Exercise requirements: Between the line containing "[203,619,231,634] pip. ->" and the line containing "[310,736,395,750] install ->" lies a run of lines; give that run again exactly, with both of those lines, and nothing else from the entries below.

Data to use:
-------

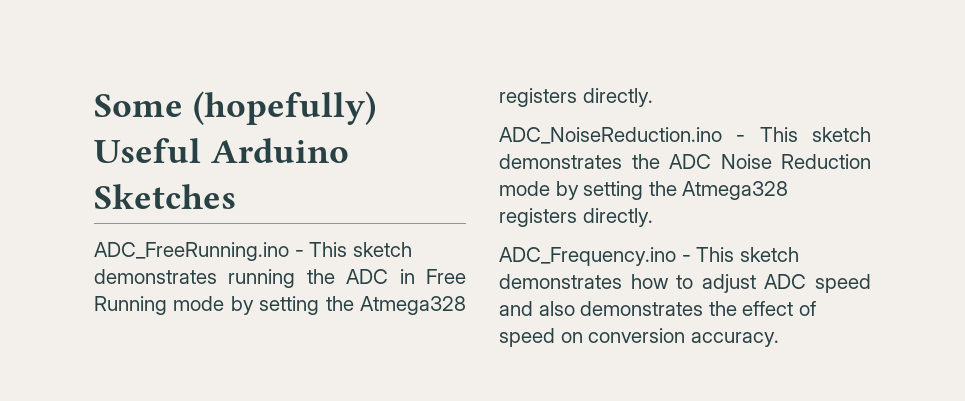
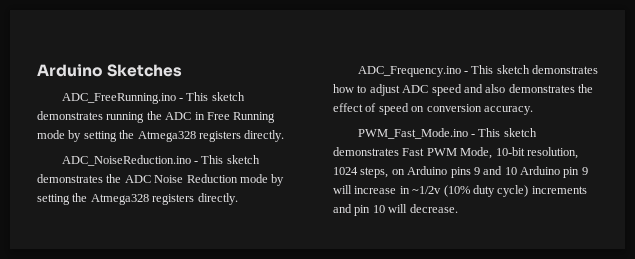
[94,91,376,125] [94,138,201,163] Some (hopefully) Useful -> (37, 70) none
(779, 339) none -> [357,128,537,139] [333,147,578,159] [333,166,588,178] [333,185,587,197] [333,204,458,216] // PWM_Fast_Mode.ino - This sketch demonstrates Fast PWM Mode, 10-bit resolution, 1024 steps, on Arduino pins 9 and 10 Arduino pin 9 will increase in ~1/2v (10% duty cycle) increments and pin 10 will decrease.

-------

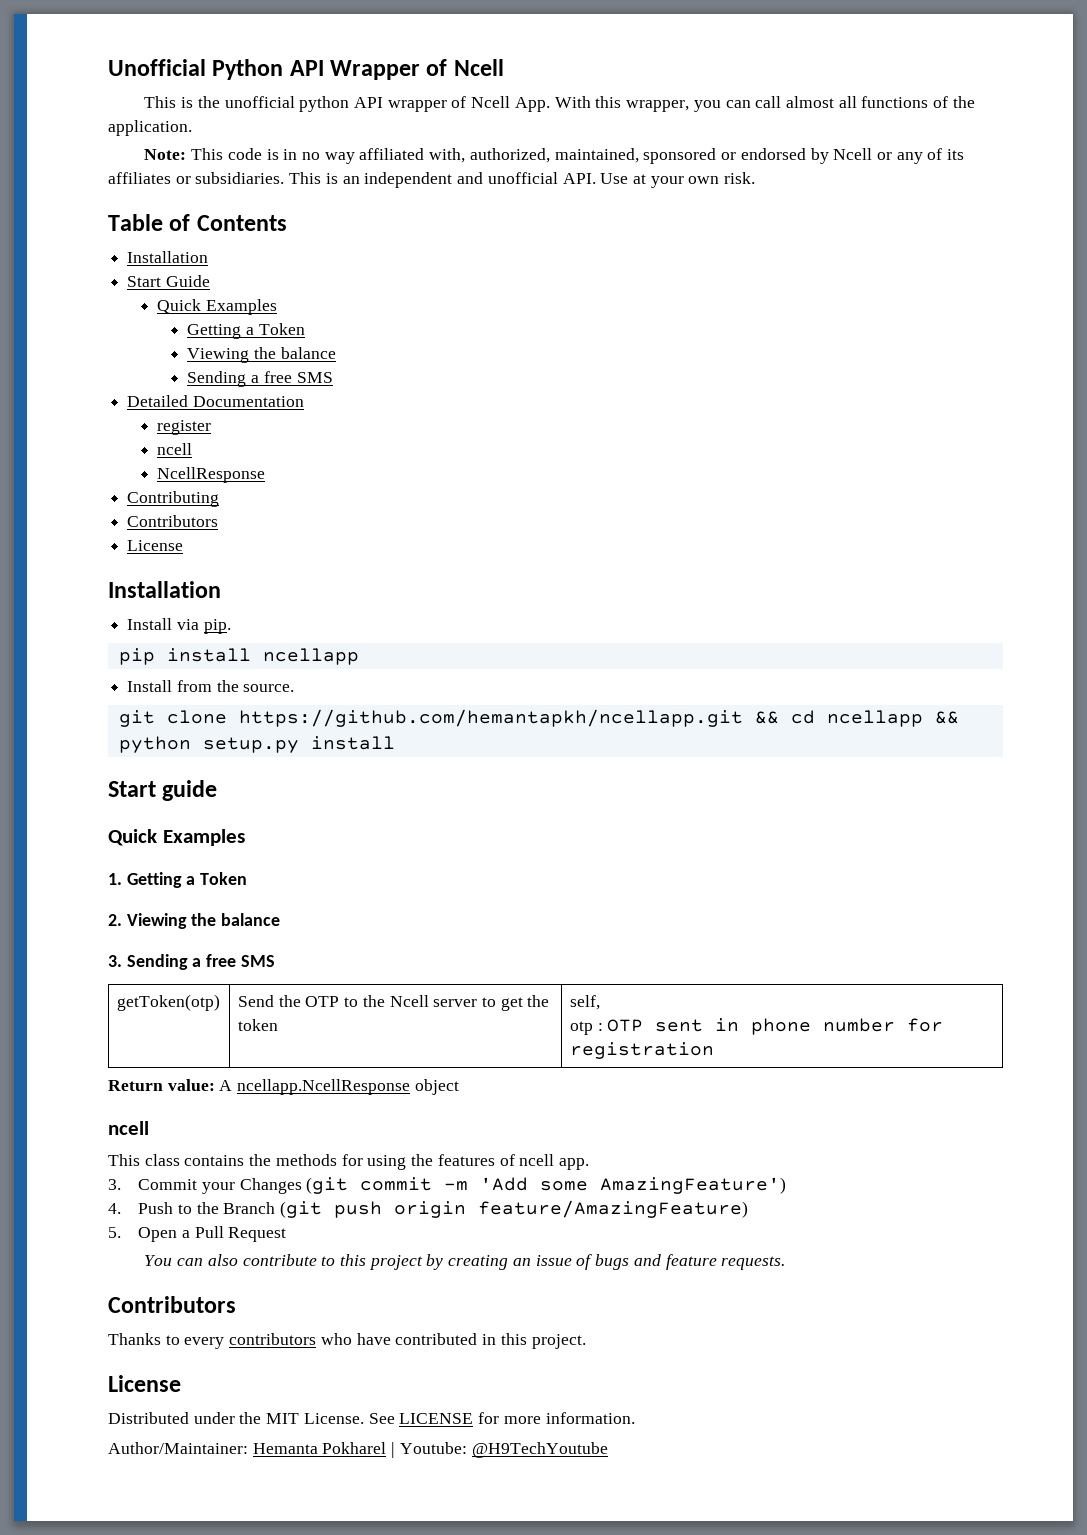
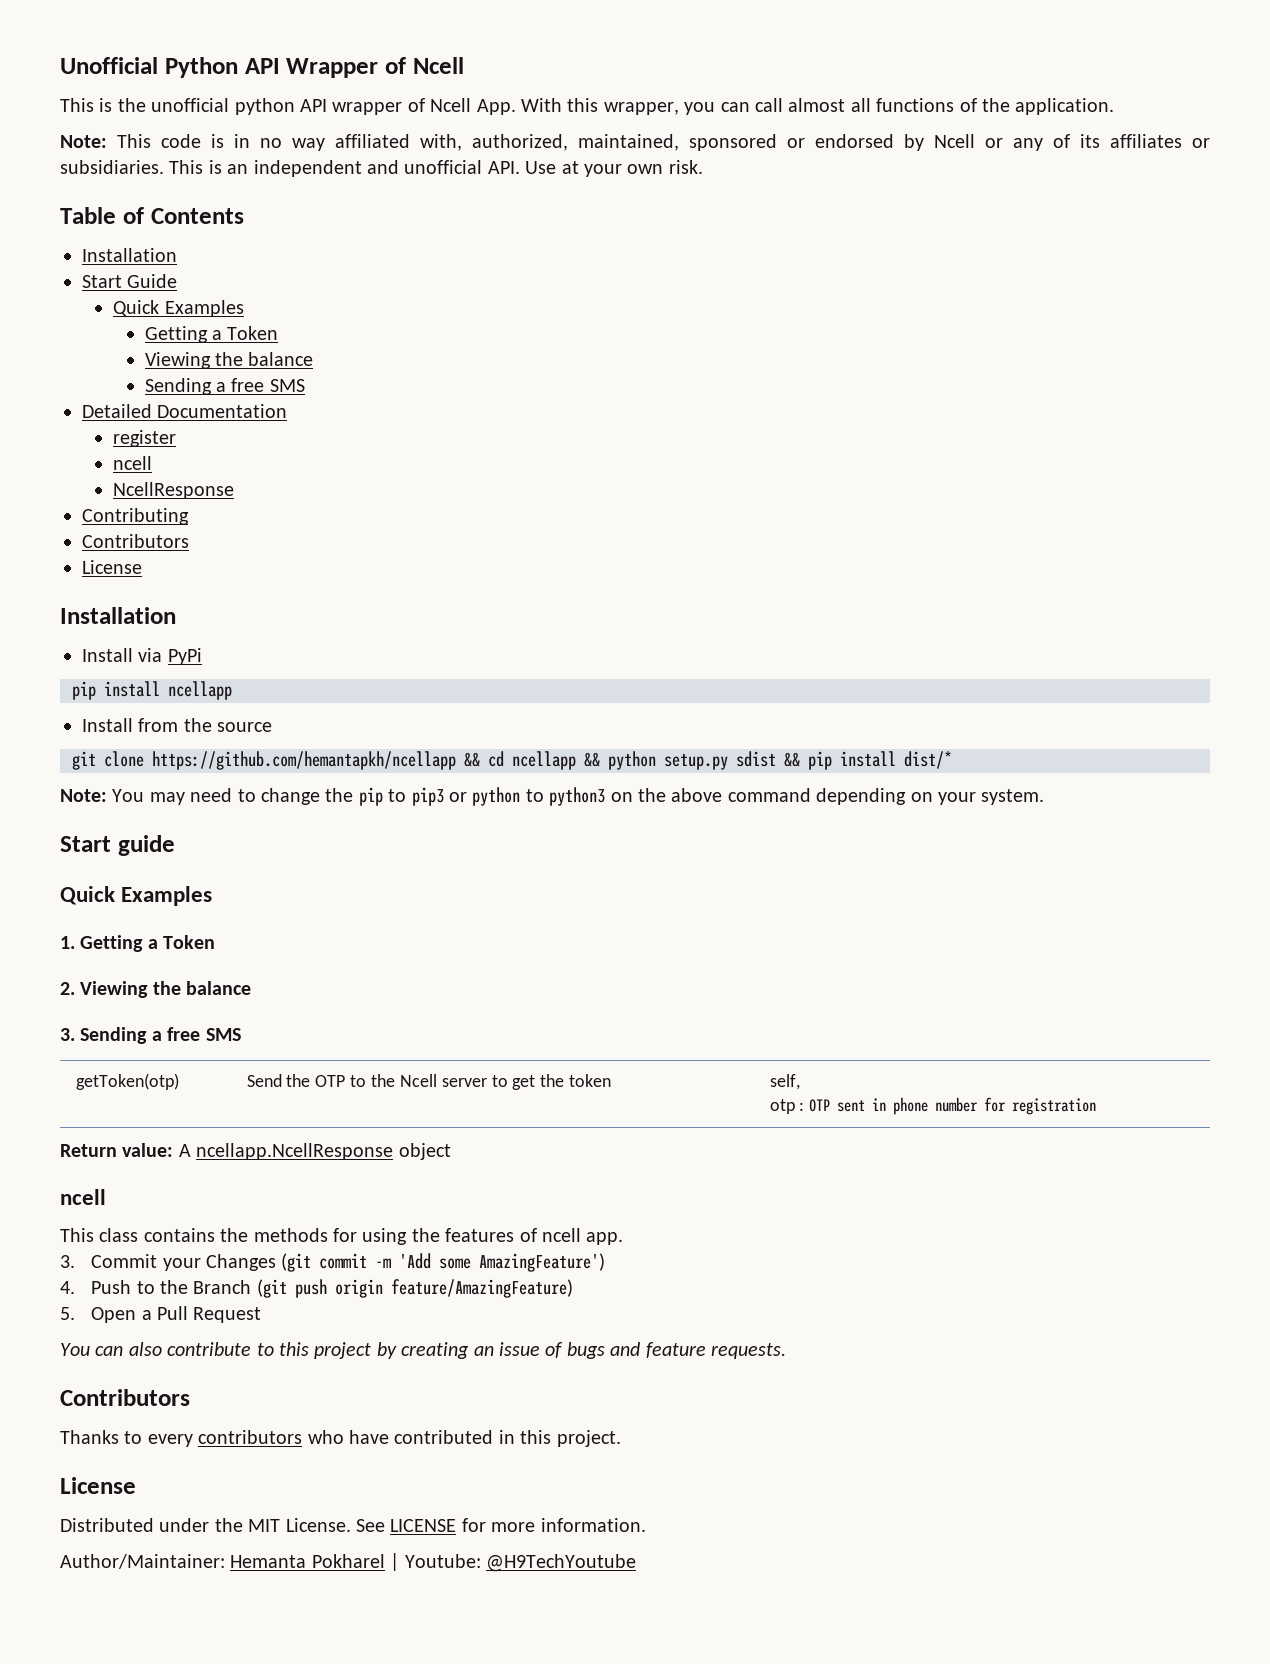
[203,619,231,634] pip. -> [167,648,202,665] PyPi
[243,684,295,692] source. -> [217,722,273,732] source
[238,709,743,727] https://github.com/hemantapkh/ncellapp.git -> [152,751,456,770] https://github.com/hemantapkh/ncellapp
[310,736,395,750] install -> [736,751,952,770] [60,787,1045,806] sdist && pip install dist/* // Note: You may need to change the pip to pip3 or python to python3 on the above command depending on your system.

-------

Exercise output:
[203,619,231,634] pip. -> [167,648,202,665] PyPi
[243,684,295,692] source. -> [217,722,273,732] source
[238,709,743,727] https://github.com/hemantapkh/ncellapp.git -> [152,751,456,770] https://github.com/hemantapkh/ncellapp
[310,736,395,750] install -> [736,751,952,770] [60,787,1045,806] sdist && pip install dist/* // Note: You may need to change the pip to pip3 or python to python3 on the above command depending on your system.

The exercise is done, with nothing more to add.